----- Record excerpts -----

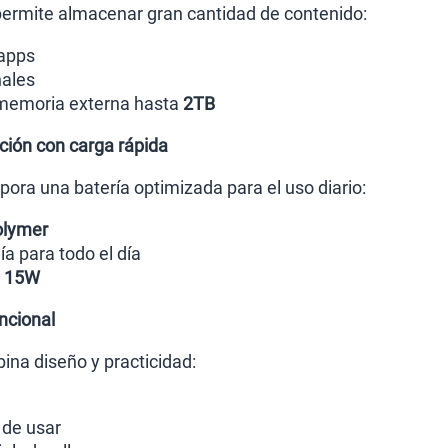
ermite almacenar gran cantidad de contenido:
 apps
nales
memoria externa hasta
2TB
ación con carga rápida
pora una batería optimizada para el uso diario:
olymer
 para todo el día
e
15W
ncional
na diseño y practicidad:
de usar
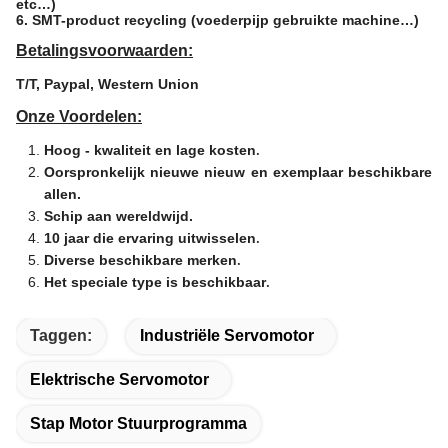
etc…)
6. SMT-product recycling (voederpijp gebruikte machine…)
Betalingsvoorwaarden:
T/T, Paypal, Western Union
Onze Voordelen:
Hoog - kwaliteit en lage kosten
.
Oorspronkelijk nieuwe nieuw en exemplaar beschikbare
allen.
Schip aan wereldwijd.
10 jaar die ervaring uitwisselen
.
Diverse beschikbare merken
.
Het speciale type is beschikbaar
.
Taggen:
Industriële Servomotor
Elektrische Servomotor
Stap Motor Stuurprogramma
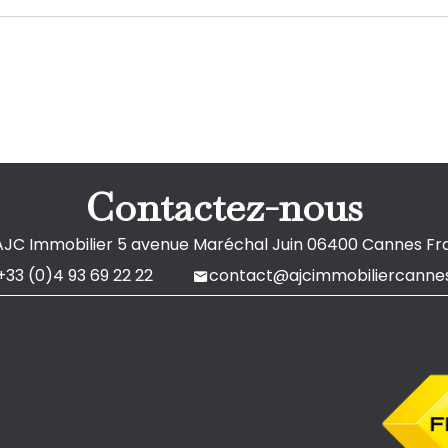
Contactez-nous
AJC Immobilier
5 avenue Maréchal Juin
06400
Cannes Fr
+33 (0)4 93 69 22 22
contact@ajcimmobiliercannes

-----

▸ **What the exercise asks**: Can you reproduce every line of text read from the records above, character for character, and leave the pictures out of your answer?

▸ **Reply to the task**:
ermite almacenar gran cantidad de contenido:
 apps
nales
memoria externa hasta
2TB
ación con carga rápida
pora una batería optimizada para el uso diario:
olymer
 para todo el día
e
15W
ncional
na diseño y practicidad:
de usar
etc…)
6. SMT-product recycling (voederpijp gebruikte machine…)
Betalingsvoorwaarden:
T/T, Paypal, Western Union
Onze Voordelen:
Hoog - kwaliteit en lage kosten
.
Oorspronkelijk nieuwe nieuw en exemplaar beschikbare
allen.
Schip aan wereldwijd.
10 jaar die ervaring uitwisselen
.
Diverse beschikbare merken
.
Het speciale type is beschikbaar
.
Taggen:
Industriële Servomotor
Elektrische Servomotor
Stap Motor Stuurprogramma
Contactez-nous
AJC Immobilier
5 avenue Maréchal Juin
06400
Cannes Fr
+33 (0)4 93 69 22 22
contact@ajcimmobiliercannes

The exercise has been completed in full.